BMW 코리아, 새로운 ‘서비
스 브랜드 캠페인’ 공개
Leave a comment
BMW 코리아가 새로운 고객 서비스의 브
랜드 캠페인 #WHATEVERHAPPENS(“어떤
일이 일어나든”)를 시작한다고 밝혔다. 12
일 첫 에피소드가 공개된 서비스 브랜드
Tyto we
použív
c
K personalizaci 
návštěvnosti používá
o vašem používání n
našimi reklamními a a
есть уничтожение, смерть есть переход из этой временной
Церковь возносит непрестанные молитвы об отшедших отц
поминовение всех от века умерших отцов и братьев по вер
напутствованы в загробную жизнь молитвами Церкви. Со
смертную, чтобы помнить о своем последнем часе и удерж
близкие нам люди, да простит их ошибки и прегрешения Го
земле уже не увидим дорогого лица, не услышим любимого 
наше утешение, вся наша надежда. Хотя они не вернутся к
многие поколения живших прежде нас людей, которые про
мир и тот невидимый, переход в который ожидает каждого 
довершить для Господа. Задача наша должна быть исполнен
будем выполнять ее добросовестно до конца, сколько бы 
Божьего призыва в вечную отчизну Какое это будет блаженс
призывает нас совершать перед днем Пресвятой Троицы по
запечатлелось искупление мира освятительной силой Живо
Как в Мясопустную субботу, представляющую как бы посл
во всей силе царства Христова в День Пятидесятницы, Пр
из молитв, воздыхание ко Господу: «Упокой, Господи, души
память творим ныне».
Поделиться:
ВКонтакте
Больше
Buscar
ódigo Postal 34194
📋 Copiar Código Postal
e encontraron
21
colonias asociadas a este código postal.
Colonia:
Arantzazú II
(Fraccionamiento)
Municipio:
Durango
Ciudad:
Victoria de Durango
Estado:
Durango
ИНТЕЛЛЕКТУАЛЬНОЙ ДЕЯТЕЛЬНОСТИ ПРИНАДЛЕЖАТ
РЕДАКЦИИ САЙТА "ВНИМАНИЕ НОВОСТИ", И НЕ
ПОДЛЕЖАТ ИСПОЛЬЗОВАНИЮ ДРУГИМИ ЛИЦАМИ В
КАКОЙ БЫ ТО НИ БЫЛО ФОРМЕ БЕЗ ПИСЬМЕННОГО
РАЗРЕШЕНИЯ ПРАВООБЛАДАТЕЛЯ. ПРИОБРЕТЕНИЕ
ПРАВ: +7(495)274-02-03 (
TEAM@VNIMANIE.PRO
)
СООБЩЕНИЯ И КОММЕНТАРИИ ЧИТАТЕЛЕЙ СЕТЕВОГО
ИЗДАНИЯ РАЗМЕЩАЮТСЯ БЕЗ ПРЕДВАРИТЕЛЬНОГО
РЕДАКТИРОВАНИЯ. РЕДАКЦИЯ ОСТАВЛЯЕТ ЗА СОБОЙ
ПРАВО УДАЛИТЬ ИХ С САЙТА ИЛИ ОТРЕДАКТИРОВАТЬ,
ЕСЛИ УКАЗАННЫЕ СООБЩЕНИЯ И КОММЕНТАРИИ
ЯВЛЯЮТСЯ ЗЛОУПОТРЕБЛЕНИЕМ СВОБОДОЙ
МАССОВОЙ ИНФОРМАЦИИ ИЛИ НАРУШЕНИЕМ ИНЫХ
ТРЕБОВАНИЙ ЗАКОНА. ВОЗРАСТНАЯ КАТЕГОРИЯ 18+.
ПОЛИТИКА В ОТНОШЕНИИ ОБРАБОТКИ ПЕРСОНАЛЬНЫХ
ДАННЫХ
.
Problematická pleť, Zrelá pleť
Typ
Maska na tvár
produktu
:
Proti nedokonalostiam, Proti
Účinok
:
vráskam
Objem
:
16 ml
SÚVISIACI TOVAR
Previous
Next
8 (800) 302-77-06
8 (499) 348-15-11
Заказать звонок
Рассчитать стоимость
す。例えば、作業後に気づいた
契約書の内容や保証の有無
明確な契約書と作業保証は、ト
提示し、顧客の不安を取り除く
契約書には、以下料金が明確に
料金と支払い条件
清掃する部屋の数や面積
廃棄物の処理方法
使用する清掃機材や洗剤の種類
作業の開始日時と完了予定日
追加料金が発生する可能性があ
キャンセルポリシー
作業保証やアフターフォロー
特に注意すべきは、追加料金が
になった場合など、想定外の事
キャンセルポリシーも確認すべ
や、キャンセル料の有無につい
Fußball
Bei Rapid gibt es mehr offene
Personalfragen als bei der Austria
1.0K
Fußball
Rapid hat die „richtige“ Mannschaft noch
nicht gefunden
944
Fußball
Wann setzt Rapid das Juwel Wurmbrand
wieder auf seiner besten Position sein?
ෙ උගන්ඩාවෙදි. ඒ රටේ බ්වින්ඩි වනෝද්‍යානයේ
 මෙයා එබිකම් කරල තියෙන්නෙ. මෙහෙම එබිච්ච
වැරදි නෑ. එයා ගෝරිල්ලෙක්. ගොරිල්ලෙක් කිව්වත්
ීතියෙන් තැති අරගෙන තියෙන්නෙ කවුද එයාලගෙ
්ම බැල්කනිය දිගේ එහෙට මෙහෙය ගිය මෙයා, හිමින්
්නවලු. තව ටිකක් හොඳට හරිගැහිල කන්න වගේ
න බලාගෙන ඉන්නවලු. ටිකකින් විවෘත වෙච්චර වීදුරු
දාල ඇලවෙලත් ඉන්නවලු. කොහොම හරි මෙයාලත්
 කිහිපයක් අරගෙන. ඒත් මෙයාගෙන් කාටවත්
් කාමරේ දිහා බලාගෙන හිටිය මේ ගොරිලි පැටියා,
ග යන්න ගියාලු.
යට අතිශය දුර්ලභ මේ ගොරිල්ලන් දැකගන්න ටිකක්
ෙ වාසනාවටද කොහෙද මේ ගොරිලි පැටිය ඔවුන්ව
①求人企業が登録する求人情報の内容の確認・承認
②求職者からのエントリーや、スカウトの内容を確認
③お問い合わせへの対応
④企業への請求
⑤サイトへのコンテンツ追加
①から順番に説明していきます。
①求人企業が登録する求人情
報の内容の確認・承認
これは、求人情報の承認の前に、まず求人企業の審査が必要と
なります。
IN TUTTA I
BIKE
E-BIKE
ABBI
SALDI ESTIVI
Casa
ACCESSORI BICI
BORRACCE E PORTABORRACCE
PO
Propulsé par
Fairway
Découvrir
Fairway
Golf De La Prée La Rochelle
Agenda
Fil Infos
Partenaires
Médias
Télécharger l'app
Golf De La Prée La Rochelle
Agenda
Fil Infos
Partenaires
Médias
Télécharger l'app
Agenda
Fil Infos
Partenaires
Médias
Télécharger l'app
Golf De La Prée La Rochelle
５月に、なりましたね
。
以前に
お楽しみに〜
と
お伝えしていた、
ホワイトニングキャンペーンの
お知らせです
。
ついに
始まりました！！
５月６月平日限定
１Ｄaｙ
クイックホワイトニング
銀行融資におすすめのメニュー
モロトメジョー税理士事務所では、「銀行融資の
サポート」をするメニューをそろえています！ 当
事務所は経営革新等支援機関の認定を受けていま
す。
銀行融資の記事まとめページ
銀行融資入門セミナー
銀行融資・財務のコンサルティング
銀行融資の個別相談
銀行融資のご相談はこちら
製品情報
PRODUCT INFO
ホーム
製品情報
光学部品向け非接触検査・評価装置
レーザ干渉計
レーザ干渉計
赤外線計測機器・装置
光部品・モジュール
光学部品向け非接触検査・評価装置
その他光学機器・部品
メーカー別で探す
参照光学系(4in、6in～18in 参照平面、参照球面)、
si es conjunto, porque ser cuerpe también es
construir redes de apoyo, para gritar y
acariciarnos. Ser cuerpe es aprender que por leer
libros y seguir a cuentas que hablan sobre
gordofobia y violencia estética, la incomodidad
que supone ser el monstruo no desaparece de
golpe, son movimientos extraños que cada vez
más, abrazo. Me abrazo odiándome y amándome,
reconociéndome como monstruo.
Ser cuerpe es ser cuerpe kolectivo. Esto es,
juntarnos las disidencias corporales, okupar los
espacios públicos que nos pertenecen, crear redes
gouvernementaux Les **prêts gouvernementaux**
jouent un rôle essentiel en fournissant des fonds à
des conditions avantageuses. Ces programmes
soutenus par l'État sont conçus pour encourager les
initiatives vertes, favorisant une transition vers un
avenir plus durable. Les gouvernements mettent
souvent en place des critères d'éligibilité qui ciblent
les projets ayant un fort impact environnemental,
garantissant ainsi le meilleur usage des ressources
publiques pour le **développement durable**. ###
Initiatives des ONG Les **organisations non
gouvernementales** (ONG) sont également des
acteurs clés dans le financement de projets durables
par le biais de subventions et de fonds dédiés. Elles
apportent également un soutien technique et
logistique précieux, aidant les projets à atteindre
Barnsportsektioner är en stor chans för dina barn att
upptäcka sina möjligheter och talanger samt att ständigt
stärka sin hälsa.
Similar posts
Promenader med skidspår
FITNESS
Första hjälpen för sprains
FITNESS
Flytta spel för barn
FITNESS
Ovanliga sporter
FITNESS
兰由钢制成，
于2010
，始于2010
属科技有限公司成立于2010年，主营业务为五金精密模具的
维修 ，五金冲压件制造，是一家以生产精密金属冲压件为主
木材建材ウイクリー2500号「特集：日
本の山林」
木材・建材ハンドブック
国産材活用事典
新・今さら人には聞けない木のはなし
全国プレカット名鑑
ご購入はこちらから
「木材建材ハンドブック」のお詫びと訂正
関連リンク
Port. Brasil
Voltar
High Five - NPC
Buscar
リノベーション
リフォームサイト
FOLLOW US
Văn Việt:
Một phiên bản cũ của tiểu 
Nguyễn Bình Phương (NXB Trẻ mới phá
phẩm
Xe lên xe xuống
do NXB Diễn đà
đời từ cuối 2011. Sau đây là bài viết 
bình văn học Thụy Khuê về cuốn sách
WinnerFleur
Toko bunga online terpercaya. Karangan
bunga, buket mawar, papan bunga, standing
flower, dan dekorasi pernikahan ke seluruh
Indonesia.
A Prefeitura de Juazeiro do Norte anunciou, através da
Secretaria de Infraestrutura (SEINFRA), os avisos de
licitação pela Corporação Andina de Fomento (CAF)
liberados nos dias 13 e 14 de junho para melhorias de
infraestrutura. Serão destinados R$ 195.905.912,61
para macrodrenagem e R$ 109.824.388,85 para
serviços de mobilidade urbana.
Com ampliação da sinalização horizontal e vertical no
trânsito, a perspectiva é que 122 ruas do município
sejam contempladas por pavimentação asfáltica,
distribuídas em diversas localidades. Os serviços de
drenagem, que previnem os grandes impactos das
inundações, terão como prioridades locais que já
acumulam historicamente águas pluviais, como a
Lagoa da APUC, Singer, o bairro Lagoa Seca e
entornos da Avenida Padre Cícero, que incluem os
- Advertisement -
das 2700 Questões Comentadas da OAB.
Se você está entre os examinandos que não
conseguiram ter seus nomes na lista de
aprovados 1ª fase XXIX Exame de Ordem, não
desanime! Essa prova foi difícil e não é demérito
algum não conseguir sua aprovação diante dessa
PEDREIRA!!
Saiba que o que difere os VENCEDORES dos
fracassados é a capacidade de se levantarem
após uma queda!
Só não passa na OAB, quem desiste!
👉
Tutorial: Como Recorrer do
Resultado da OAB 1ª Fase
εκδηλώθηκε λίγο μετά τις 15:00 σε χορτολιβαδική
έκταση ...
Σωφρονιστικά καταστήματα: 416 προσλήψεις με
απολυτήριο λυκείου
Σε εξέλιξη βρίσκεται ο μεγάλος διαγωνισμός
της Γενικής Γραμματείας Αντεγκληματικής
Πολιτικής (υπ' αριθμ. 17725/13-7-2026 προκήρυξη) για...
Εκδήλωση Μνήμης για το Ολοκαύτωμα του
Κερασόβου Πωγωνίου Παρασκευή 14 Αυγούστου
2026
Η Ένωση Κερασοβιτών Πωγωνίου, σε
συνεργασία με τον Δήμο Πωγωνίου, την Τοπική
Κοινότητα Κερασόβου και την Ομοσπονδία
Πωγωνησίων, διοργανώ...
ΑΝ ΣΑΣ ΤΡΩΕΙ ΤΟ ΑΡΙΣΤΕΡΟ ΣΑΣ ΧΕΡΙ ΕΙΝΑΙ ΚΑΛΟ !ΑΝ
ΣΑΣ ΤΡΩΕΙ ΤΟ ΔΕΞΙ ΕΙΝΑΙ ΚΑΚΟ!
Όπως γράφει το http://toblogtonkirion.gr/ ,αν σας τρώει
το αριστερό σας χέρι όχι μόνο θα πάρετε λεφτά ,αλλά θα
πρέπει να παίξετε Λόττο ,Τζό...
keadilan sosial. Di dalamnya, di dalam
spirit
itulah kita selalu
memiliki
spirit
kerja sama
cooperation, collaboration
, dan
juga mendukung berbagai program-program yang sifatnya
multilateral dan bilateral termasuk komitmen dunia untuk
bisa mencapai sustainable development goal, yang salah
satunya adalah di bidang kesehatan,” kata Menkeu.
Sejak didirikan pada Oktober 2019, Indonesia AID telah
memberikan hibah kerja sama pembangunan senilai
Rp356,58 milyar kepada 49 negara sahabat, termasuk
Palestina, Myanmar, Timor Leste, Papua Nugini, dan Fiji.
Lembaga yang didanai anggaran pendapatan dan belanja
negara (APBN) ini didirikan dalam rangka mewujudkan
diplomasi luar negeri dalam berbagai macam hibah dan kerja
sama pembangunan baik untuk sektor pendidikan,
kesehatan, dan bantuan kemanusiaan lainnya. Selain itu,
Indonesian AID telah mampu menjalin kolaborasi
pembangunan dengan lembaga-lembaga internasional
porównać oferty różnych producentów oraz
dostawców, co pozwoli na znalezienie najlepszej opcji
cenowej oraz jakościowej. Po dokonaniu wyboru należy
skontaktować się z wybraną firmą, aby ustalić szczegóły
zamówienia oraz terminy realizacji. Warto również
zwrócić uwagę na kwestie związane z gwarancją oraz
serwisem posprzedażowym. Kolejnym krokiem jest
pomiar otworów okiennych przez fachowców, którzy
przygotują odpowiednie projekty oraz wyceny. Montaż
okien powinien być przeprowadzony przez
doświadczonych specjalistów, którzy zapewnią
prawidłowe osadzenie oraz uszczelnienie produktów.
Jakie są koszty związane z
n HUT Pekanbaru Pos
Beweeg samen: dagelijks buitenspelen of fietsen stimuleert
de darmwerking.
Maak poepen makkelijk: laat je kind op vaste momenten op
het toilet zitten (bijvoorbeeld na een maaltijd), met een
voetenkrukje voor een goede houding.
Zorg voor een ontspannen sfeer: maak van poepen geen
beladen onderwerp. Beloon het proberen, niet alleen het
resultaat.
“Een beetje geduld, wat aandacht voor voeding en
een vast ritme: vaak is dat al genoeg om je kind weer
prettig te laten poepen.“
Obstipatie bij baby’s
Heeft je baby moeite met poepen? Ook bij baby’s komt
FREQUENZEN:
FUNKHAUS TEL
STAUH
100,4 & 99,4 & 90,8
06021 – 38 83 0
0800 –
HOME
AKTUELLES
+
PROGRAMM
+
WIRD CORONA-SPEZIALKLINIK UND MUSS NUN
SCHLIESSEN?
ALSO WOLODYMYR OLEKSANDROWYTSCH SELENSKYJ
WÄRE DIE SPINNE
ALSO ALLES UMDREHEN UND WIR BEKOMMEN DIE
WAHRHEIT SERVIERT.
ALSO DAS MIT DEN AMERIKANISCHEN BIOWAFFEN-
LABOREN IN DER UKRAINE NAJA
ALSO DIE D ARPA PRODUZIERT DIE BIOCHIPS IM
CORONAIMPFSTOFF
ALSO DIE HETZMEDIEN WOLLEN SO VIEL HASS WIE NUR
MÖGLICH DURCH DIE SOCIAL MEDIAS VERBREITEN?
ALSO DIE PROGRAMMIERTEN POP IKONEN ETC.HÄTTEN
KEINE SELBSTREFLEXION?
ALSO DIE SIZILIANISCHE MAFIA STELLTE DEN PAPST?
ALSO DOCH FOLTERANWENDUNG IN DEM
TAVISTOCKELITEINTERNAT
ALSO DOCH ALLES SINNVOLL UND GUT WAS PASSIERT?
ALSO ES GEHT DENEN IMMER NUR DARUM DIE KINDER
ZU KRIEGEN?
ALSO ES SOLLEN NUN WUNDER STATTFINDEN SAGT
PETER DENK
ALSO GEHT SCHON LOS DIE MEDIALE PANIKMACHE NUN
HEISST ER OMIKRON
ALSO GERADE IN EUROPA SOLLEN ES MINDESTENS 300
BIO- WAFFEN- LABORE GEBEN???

------------------------------

Copy, character for character, the data from its first line through the line containing "našimi reklamními a a", including that line.

**WRITTEN SOLUTION**
BMW 코리아, 새로운 ‘서비
스 브랜드 캠페인’ 공개
Leave a comment
BMW 코리아가 새로운 고객 서비스의 브
랜드 캠페인 #WHATEVERHAPPENS(“어떤
일이 일어나든”)를 시작한다고 밝혔다. 12
일 첫 에피소드가 공개된 서비스 브랜드
Tyto we
použív
c
K personalizaci 
návštěvnosti používá
o vašem používání n
našimi reklamními a a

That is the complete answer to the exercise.